Moreover, he further enhances the music by using mallets in a variety of ways. Carefully executed rolls to the drums at the beginning of the track evoke the rumble of a rapidly approaching thunderstorm. He builds a crescendo on the cymbal that serves as a bridge between Bailey and Liebovich's portions of the melody. And, towards the end of Bailey's solo, Ector's clopping tom-tom strokes momentarily draw attention away from the music's reflective disposition.
Track Listing: 1. South Philly Groove; 2. Groovin High; 3. What's New; 4. I've Got The World On A String; 5. Premonition; 6. Iberian Echoes; 7. Rhythm Master; 8. What Love Has Joined; 9. Short Story.

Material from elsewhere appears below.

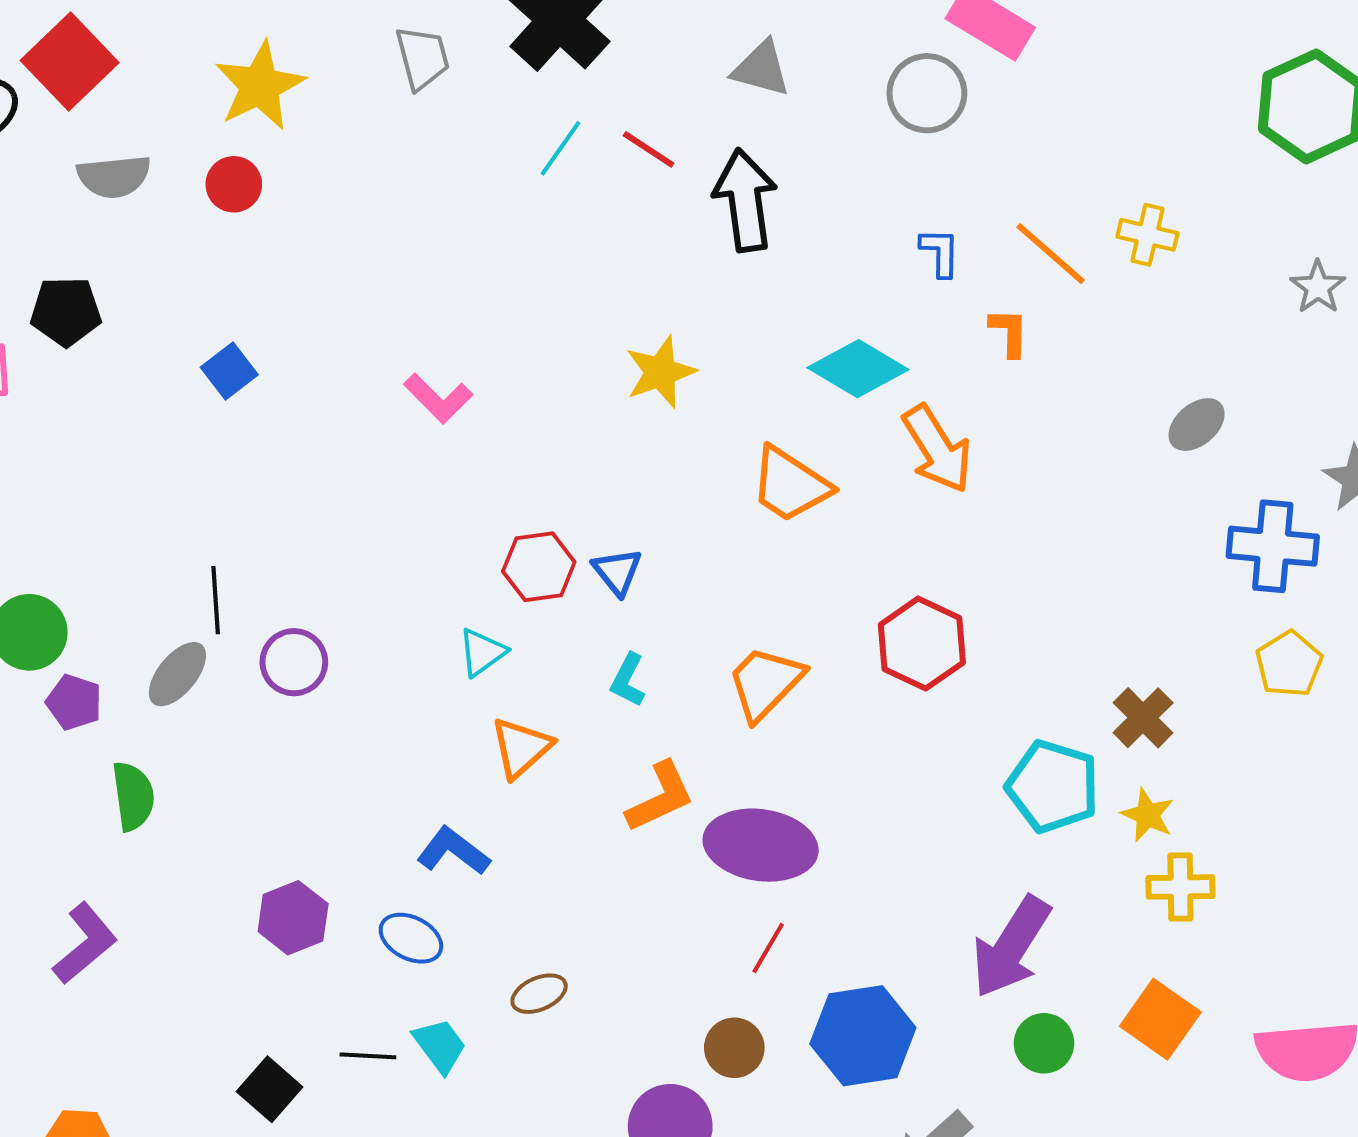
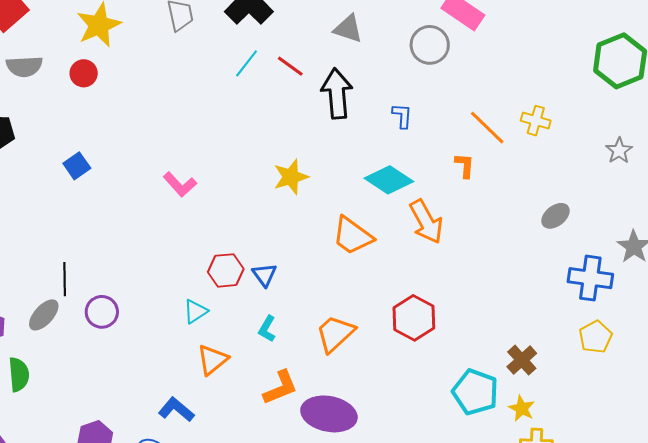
blue L-shape: (940, 252) -> (402, 116), moved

Personnel: Vincent Ector--drums, sangba and djembe drums (6,7); Eddie Henderson--trumpet (4,9); John di Martino--piano; Dwayne Burno--contrabass; Craig Bailey--flute (3,8); Avi Liebovich--trombone (3,4,9); Bob Ferrel--trombone (1,5,6,7); Jay Collins--tenor and soprano saxophones (1,5,6,7); Lenny Argese--acoustic guitar (8); Kevin Jones--conga, djembe (7).